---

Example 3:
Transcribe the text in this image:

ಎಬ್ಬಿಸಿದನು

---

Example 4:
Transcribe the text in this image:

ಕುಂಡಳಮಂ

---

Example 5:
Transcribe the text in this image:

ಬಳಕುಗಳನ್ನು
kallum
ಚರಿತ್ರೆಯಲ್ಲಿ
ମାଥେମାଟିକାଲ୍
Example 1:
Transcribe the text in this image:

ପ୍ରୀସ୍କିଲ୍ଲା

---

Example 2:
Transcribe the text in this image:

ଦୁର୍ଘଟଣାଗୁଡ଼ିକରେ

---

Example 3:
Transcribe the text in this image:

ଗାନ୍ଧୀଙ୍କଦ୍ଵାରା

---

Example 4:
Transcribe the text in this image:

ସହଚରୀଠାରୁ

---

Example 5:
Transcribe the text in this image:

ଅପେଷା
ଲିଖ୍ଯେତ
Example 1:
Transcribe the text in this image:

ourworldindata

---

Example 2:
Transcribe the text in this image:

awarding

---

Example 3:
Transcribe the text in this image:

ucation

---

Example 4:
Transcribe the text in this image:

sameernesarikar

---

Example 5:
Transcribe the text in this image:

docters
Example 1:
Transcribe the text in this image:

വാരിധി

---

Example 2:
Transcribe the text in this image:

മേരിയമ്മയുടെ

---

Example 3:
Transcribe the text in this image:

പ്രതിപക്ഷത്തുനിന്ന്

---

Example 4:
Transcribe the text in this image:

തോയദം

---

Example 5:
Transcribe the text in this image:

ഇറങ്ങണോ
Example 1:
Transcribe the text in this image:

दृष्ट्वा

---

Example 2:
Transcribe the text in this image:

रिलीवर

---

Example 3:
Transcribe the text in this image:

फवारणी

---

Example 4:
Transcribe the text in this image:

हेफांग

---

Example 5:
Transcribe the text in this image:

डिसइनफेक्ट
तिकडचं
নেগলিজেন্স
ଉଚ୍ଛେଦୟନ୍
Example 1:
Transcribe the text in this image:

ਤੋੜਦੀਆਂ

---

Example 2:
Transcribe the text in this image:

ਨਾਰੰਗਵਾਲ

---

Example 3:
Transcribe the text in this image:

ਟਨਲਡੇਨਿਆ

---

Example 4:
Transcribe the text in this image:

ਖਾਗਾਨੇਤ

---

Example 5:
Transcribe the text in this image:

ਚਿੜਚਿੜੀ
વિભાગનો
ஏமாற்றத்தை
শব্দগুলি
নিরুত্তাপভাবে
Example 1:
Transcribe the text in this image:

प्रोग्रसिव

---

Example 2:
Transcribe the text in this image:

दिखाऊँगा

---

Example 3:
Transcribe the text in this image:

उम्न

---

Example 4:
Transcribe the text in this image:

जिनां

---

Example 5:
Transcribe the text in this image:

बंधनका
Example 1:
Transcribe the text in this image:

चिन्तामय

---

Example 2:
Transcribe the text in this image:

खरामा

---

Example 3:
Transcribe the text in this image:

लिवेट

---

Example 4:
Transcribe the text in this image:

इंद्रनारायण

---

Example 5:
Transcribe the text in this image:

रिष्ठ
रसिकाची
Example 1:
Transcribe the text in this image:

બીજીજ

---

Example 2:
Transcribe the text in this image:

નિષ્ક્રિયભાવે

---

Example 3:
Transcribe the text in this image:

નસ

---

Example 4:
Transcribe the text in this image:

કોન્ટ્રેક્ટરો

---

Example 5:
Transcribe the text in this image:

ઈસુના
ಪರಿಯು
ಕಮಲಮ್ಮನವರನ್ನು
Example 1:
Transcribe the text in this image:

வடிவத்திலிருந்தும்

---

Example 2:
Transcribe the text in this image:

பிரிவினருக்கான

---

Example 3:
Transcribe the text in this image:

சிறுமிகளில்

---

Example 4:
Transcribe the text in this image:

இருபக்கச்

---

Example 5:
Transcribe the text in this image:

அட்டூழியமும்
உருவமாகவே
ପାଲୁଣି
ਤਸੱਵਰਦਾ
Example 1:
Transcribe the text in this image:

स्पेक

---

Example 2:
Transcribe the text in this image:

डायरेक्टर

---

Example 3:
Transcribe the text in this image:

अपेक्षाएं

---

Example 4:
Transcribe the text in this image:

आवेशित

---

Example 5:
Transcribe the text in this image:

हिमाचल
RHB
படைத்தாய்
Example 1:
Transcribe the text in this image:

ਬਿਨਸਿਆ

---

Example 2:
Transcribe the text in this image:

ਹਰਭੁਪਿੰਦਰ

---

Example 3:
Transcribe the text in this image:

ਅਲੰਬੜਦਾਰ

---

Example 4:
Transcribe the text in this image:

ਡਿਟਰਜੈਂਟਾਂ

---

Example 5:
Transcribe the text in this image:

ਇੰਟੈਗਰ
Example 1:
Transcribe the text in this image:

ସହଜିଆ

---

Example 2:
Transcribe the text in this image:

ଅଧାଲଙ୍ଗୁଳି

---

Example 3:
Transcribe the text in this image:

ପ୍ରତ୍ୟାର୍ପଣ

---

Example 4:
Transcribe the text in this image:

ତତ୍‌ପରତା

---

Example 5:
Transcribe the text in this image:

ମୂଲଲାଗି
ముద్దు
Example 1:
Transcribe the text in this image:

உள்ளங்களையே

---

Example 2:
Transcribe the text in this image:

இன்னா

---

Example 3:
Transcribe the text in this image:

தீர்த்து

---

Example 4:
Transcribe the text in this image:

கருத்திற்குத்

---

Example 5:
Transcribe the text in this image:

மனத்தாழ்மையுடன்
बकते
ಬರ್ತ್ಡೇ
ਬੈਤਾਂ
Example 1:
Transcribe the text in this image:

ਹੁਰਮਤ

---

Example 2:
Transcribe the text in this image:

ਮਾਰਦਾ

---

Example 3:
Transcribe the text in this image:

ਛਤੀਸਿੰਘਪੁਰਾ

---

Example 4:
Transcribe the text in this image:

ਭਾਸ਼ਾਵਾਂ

+ + + +

Everything in the data should be copied exactly. Leave nothing out.

> **Result for this task**:
---

Example 3:
Transcribe the text in this image:

ಎಬ್ಬಿಸಿದನು

---

Example 4:
Transcribe the text in this image:

ಕುಂಡಳಮಂ

---

Example 5:
Transcribe the text in this image:

ಬಳಕುಗಳನ್ನು
kallum
ಚರಿತ್ರೆಯಲ್ಲಿ
ମାଥେମାଟିକାଲ୍
Example 1:
Transcribe the text in this image:

ପ୍ରୀସ୍କିଲ୍ଲା

---

Example 2:
Transcribe the text in this image:

ଦୁର୍ଘଟଣାଗୁଡ଼ିକରେ

---

Example 3:
Transcribe the text in this image:

ଗାନ୍ଧୀଙ୍କଦ୍ଵାରା

---

Example 4:
Transcribe the text in this image:

ସହଚରୀଠାରୁ

---

Example 5:
Transcribe the text in this image:

ଅପେଷା
ଲିଖ୍ଯେତ
Example 1:
Transcribe the text in this image:

ourworldindata

---

Example 2:
Transcribe the text in this image:

awarding

---

Example 3:
Transcribe the text in this image:

ucation

---

Example 4:
Transcribe the text in this image:

sameernesarikar

---

Example 5:
Transcribe the text in this image:

docters
Example 1:
Transcribe the text in this image:

വാരിധി

---

Example 2:
Transcribe the text in this image:

മേരിയമ്മയുടെ

---

Example 3:
Transcribe the text in this image:

പ്രതിപക്ഷത്തുനിന്ന്

---

Example 4:
Transcribe the text in this image:

തോയദം

---

Example 5:
Transcribe the text in this image:

ഇറങ്ങണോ
Example 1:
Transcribe the text in this image:

दृष्ट्वा

---

Example 2:
Transcribe the text in this image:

रिलीवर

---

Example 3:
Transcribe the text in this image:

फवारणी

---

Example 4:
Transcribe the text in this image:

हेफांग

---

Example 5:
Transcribe the text in this image:

डिसइनफेक्ट
तिकडचं
নেগলিজেন্স
ଉଚ୍ଛେଦୟନ୍
Example 1:
Transcribe the text in this image:

ਤੋੜਦੀਆਂ

---

Example 2:
Transcribe the text in this image:

ਨਾਰੰਗਵਾਲ

---

Example 3:
Transcribe the text in this image:

ਟਨਲਡੇਨਿਆ

---

Example 4:
Transcribe the text in this image:

ਖਾਗਾਨੇਤ

---

Example 5:
Transcribe the text in this image:

ਚਿੜਚਿੜੀ
વિભાગનો
ஏமாற்றத்தை
শব্দগুলি
নিরুত্তাপভাবে
Example 1:
Transcribe the text in this image:

प्रोग्रसिव

---

Example 2:
Transcribe the text in this image:

दिखाऊँगा

---

Example 3:
Transcribe the text in this image:

उम्न

---

Example 4:
Transcribe the text in this image:

जिनां

---

Example 5:
Transcribe the text in this image:

बंधनका
Example 1:
Transcribe the text in this image:

चिन्तामय

---

Example 2:
Transcribe the text in this image:

खरामा

---

Example 3:
Transcribe the text in this image:

लिवेट

---

Example 4:
Transcribe the text in this image:

इंद्रनारायण

---

Example 5:
Transcribe the text in this image:

रिष्ठ
रसिकाची
Example 1:
Transcribe the text in this image:

બીજીજ

---

Example 2:
Transcribe the text in this image:

નિષ્ક્રિયભાવે

---

Example 3:
Transcribe the text in this image:

નસ

---

Example 4:
Transcribe the text in this image:

કોન્ટ્રેક્ટરો

---

Example 5:
Transcribe the text in this image:

ઈસુના
ಪರಿಯು
ಕಮಲಮ್ಮನವರನ್ನು
Example 1:
Transcribe the text in this image:

வடிவத்திலிருந்தும்

---

Example 2:
Transcribe the text in this image:

பிரிவினருக்கான

---

Example 3:
Transcribe the text in this image:

சிறுமிகளில்

---

Example 4:
Transcribe the text in this image:

இருபக்கச்

---

Example 5:
Transcribe the text in this image:

அட்டூழியமும்
உருவமாகவே
ପାଲୁଣି
ਤਸੱਵਰਦਾ
Example 1:
Transcribe the text in this image:

स्पेक

---

Example 2:
Transcribe the text in this image:

डायरेक्टर

---

Example 3:
Transcribe the text in this image:

अपेक्षाएं

---

Example 4:
Transcribe the text in this image:

आवेशित

---

Example 5:
Transcribe the text in this image:

हिमाचल
RHB
படைத்தாய்
Example 1:
Transcribe the text in this image:

ਬਿਨਸਿਆ

---

Example 2:
Transcribe the text in this image:

ਹਰਭੁਪਿੰਦਰ

---

Example 3:
Transcribe the text in this image:

ਅਲੰਬੜਦਾਰ

---

Example 4:
Transcribe the text in this image:

ਡਿਟਰਜੈਂਟਾਂ

---

Example 5:
Transcribe the text in this image:

ਇੰਟੈਗਰ
Example 1:
Transcribe the text in this image:

ସହଜିଆ

---

Example 2:
Transcribe the text in this image:

ଅଧାଲଙ୍ଗୁଳି

---

Example 3:
Transcribe the text in this image:

ପ୍ରତ୍ୟାର୍ପଣ

---

Example 4:
Transcribe the text in this image:

ତତ୍‌ପରତା

---

Example 5:
Transcribe the text in this image:

ମୂଲଲାଗି
ముద్దు
Example 1:
Transcribe the text in this image:

உள்ளங்களையே

---

Example 2:
Transcribe the text in this image:

இன்னா

---

Example 3:
Transcribe the text in this image:

தீர்த்து

---

Example 4:
Transcribe the text in this image:

கருத்திற்குத்

---

Example 5:
Transcribe the text in this image:

மனத்தாழ்மையுடன்
बकते
ಬರ್ತ್ಡೇ
ਬੈਤਾਂ
Example 1:
Transcribe the text in this image:

ਹੁਰਮਤ

---

Example 2:
Transcribe the text in this image:

ਮਾਰਦਾ

---

Example 3:
Transcribe the text in this image:

ਛਤੀਸਿੰਘਪੁਰਾ

---

Example 4:
Transcribe the text in this image:

ਭਾਸ਼ਾਵਾਂ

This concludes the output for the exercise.